BEGIN

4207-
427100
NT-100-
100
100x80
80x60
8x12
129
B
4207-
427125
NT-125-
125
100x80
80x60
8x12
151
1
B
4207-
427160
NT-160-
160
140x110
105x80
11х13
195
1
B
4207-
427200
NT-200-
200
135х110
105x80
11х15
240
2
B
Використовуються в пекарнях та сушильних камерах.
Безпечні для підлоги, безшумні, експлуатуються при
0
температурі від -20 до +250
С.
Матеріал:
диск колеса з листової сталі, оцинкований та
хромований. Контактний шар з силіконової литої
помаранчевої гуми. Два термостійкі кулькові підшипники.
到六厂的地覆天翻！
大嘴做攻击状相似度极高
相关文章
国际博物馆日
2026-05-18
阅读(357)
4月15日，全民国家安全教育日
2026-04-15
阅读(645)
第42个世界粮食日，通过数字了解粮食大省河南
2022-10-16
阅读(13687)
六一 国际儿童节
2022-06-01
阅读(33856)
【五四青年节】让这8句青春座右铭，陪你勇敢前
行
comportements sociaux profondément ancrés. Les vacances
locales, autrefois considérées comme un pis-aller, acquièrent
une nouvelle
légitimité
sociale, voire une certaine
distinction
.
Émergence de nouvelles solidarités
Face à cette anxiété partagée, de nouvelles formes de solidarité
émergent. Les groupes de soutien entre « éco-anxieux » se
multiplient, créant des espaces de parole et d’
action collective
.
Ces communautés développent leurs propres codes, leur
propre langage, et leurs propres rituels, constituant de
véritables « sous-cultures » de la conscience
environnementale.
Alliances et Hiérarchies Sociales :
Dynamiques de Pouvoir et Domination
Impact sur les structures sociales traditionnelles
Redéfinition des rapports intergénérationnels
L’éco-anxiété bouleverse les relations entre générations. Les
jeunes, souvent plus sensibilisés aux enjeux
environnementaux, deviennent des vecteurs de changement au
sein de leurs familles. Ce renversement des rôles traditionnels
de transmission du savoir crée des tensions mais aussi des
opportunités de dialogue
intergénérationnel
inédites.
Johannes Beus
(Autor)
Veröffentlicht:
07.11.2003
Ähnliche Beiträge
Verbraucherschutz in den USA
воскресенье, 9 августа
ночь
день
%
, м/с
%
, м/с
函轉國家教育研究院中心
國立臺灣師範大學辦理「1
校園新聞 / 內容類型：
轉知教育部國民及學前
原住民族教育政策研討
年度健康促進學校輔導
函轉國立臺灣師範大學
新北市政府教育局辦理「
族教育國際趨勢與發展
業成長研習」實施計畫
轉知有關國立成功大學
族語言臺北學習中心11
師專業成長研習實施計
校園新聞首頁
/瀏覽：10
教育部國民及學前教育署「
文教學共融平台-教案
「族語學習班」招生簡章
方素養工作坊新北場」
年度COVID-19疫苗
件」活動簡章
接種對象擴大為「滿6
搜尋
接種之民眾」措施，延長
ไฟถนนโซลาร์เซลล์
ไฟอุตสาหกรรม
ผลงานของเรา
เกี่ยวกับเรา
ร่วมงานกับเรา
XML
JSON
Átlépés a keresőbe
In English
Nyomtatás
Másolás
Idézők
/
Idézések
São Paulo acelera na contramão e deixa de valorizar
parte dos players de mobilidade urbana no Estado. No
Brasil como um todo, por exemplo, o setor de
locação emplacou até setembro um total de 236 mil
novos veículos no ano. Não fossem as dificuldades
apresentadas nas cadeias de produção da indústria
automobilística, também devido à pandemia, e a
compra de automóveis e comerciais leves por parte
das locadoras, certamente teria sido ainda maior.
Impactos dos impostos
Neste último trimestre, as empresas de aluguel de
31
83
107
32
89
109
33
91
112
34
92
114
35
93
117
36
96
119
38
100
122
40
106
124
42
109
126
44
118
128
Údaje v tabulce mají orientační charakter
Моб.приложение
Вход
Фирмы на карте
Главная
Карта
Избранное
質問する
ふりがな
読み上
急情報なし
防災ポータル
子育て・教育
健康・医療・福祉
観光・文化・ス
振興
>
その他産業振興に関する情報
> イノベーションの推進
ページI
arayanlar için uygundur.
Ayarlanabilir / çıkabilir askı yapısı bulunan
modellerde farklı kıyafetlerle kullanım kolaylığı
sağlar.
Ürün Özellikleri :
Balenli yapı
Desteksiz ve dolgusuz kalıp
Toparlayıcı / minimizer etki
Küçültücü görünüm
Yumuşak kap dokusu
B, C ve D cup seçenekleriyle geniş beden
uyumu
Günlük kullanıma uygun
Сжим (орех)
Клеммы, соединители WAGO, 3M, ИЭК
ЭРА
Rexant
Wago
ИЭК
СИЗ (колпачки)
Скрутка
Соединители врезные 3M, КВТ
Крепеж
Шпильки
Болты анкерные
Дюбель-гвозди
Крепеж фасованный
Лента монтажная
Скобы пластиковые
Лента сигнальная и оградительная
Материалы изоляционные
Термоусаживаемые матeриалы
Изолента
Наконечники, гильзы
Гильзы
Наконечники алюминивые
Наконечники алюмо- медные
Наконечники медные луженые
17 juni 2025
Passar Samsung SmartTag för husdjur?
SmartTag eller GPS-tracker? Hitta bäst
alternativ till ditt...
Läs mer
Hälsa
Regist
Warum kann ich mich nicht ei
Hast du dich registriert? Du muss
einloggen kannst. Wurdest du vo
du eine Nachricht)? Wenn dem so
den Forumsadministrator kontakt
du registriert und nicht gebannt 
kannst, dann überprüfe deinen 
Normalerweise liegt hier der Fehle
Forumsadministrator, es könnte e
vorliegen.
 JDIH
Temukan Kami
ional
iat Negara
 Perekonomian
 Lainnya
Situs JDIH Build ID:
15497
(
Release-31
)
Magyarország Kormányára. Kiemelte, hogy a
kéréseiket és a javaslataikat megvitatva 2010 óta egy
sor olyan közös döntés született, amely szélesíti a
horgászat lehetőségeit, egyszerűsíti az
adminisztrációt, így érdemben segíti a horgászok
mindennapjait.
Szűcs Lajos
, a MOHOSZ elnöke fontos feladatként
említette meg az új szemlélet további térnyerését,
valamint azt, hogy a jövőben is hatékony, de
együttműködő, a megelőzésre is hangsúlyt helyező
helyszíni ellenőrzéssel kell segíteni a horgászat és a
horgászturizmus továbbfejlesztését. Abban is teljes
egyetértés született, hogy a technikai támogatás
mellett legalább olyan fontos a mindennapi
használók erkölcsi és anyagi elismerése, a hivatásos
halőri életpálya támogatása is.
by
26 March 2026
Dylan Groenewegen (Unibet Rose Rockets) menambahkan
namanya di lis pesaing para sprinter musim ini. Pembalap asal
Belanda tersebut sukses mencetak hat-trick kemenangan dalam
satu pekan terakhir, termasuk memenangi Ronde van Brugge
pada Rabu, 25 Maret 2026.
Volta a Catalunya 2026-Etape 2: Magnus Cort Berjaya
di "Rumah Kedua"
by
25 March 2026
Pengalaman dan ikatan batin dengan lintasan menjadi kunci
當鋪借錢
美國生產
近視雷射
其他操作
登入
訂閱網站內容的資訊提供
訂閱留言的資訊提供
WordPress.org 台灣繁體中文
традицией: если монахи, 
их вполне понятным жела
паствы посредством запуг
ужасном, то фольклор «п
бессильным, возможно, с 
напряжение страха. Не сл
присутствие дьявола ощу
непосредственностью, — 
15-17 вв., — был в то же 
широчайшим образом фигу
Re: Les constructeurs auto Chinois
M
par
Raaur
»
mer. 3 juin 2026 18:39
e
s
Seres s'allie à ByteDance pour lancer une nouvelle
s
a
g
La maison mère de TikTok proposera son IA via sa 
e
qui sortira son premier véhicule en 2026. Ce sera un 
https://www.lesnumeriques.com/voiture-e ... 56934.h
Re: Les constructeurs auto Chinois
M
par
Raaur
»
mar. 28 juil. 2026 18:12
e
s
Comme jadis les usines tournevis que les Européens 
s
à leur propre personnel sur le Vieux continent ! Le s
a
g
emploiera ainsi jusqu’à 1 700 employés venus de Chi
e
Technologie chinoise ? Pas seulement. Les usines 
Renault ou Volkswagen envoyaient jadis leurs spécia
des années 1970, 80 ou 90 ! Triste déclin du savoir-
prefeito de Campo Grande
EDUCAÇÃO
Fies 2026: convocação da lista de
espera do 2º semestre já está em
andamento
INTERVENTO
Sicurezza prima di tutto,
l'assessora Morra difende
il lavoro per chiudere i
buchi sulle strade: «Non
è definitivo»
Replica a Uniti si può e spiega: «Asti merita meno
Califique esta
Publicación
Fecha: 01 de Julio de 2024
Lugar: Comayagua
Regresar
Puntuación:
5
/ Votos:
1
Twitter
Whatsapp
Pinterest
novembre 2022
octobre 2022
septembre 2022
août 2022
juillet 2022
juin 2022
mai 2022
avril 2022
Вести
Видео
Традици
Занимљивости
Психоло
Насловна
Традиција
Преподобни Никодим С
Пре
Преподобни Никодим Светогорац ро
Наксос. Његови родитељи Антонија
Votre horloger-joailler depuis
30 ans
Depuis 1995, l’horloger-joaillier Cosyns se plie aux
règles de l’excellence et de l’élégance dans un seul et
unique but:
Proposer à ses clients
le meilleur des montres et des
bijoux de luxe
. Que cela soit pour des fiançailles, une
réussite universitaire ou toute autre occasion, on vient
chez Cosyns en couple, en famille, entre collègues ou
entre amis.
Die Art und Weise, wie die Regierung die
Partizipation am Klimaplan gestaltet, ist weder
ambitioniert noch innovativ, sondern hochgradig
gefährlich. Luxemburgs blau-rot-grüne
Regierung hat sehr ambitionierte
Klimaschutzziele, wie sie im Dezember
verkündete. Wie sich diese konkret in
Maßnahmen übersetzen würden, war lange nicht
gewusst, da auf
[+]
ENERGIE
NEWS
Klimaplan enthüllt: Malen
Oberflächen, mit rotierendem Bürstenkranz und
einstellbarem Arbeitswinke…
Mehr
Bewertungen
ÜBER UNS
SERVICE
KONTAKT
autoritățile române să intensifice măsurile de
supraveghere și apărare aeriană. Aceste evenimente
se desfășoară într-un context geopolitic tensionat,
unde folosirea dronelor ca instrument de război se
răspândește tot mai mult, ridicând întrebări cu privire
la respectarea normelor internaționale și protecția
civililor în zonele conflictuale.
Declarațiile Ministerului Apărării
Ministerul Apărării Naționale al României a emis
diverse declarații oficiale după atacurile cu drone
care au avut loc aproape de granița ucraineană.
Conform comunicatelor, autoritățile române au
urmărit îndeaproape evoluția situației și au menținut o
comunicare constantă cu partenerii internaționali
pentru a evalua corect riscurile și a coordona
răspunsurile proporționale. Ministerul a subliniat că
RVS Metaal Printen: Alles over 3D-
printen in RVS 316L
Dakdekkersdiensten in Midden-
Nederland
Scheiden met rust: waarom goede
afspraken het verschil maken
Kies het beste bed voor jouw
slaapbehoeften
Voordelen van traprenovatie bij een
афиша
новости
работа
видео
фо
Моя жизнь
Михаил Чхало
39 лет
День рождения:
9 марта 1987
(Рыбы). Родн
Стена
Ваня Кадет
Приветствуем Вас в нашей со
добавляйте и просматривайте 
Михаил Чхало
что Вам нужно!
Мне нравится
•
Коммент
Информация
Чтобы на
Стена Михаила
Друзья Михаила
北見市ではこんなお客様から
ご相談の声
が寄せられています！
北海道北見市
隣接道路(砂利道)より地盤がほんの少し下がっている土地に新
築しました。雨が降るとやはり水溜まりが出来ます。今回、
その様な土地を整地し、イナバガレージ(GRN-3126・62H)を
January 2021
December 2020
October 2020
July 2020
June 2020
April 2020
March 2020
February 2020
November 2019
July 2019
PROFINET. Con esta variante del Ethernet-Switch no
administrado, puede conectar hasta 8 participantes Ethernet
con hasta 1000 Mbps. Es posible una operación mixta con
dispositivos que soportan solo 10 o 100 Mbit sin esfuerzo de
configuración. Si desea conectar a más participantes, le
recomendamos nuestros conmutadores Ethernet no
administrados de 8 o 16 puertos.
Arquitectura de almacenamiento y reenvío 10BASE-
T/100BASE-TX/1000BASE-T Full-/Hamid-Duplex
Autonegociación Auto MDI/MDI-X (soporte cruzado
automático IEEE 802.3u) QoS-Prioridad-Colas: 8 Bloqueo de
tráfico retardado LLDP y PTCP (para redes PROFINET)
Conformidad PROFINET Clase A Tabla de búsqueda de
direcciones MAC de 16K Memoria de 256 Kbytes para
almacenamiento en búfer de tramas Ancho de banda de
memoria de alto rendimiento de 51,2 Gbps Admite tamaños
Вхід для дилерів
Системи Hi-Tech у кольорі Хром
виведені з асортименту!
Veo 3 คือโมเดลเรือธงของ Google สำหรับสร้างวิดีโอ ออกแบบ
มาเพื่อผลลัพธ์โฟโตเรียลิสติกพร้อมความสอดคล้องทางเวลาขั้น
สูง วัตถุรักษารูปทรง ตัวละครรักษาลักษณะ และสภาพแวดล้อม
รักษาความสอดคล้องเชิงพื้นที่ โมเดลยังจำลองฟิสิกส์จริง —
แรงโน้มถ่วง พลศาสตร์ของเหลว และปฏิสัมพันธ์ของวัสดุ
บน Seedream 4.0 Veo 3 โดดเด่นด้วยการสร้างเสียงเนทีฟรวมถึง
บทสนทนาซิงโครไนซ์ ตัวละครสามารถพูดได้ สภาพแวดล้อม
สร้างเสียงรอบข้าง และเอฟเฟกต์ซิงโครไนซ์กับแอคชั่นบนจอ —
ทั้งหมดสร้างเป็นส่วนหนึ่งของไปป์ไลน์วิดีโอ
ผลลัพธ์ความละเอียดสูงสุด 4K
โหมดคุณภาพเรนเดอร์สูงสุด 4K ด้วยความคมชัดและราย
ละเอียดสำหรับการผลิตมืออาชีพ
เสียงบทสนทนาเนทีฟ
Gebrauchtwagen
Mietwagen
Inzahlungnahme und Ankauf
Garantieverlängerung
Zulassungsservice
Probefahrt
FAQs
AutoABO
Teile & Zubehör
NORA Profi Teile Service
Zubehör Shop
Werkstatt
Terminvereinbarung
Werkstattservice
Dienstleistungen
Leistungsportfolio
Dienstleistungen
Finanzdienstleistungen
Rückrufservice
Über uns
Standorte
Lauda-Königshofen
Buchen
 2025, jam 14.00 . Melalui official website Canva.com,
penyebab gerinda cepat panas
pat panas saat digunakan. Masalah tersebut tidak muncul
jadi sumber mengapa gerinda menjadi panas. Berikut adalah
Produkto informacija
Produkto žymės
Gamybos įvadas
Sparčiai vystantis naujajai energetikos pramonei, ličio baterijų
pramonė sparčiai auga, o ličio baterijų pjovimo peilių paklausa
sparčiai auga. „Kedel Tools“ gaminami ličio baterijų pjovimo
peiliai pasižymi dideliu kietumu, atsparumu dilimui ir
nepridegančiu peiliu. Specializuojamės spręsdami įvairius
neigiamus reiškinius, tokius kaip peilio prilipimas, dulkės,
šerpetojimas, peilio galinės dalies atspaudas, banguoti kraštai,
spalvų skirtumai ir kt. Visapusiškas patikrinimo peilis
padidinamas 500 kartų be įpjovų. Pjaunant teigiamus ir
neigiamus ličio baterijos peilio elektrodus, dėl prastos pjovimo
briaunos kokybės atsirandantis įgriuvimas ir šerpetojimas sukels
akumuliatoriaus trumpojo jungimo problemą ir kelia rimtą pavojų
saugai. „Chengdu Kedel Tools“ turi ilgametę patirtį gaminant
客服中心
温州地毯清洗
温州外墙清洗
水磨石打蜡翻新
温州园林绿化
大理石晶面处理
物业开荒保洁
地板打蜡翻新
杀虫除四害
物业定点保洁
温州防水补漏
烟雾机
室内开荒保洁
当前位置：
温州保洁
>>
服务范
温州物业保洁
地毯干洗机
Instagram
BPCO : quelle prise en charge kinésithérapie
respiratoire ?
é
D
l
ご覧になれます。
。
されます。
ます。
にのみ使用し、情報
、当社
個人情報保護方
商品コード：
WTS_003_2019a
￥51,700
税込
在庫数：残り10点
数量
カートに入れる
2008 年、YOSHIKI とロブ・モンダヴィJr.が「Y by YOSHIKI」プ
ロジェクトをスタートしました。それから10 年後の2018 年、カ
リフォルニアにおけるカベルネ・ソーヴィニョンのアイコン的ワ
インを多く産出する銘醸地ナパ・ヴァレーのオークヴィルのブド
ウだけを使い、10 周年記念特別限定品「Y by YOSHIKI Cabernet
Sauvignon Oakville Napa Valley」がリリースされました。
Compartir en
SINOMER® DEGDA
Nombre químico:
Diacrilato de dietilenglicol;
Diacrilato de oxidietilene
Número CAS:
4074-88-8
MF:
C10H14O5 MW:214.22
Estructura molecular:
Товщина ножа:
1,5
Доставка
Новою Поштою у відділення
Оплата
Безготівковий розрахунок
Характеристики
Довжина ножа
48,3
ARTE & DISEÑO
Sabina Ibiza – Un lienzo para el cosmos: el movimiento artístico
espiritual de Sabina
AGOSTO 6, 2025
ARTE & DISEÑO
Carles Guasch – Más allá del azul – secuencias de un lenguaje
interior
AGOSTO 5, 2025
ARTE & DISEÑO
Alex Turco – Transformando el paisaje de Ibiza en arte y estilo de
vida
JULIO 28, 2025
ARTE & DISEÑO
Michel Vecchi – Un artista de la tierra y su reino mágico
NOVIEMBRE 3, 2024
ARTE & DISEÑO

END

◆ ABOUT THIS EXERCISE ◆
The lines to copy run from the first line of the entries to the line containing "émergent. Les groupes"; copy them exactly and output nothing else.

◆ YOUR SOLUTION ◆
4207-
427100
NT-100-
100
100x80
80x60
8x12
129
B
4207-
427125
NT-125-
125
100x80
80x60
8x12
151
1
B
4207-
427160
NT-160-
160
140x110
105x80
11х13
195
1
B
4207-
427200
NT-200-
200
135х110
105x80
11х15
240
2
B
Використовуються в пекарнях та сушильних камерах.
Безпечні для підлоги, безшумні, експлуатуються при
0
температурі від -20 до +250
С.
Матеріал:
диск колеса з листової сталі, оцинкований та
хромований. Контактний шар з силіконової литої
помаранчевої гуми. Два термостійкі кулькові підшипники.
到六厂的地覆天翻！
大嘴做攻击状相似度极高
相关文章
国际博物馆日
2026-05-18
阅读(357)
4月15日，全民国家安全教育日
2026-04-15
阅读(645)
第42个世界粮食日，通过数字了解粮食大省河南
2022-10-16
阅读(13687)
六一 国际儿童节
2022-06-01
阅读(33856)
【五四青年节】让这8句青春座右铭，陪你勇敢前
行
comportements sociaux profondément ancrés. Les vacances
locales, autrefois considérées comme un pis-aller, acquièrent
une nouvelle
légitimité
sociale, voire une certaine
distinction
.
Émergence de nouvelles solidarités
Face à cette anxiété partagée, de nouvelles formes de solidarité
émergent. Les groupes de soutien entre « éco-anxieux » se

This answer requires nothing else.